▶ **Problem to solve**: Tally the lines below that contain "Bildhauer". The number is the whole answer.

▶ **Records provided**:
__________

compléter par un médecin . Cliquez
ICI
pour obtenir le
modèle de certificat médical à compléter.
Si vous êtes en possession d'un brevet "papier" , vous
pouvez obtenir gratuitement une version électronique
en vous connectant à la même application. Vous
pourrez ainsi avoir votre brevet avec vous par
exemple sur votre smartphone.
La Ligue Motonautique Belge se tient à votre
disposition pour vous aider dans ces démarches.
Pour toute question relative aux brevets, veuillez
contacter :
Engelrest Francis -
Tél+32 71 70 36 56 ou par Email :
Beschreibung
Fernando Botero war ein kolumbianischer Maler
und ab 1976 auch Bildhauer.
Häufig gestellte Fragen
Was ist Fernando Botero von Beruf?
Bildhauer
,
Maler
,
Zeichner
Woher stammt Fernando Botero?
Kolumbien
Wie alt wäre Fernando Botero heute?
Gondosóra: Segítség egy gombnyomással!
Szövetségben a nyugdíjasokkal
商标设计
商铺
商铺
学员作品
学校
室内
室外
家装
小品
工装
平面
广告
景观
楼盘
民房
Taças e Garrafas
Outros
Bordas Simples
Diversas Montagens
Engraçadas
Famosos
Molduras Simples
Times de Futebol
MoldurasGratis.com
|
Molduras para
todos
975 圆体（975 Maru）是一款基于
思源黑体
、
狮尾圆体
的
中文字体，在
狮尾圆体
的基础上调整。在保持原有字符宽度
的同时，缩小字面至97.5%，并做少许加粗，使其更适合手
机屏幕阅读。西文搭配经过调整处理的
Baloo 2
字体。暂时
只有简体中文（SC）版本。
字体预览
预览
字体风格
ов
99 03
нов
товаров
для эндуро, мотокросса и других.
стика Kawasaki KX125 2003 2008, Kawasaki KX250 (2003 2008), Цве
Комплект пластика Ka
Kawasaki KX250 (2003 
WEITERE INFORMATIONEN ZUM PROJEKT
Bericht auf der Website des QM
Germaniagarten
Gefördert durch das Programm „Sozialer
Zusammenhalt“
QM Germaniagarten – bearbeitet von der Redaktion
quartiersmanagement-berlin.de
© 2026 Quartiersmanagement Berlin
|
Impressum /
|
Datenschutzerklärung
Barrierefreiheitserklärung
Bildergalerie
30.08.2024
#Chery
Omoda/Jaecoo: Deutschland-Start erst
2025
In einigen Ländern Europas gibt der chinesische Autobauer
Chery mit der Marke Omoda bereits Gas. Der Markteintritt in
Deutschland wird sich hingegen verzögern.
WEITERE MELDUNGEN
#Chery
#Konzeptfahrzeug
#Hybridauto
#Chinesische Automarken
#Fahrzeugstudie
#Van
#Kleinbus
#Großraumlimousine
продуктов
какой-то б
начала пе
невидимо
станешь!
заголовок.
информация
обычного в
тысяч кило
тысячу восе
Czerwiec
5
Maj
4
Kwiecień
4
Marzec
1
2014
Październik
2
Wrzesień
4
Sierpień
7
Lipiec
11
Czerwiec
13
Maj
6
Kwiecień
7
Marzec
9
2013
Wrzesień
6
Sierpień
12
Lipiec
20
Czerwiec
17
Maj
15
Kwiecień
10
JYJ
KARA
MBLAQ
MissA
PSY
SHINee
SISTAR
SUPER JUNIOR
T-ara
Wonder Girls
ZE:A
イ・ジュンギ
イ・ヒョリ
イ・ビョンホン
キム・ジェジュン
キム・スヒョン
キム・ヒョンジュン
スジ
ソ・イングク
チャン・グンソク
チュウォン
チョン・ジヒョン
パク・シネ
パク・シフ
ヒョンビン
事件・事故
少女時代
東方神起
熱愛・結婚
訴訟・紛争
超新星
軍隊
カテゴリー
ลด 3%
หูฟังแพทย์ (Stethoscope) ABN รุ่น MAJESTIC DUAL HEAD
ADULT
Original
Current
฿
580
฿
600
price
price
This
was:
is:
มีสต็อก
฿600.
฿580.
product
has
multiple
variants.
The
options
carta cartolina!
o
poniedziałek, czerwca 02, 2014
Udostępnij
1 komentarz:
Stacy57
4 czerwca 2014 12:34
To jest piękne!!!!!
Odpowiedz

__________

▶ **Exercise result**: 2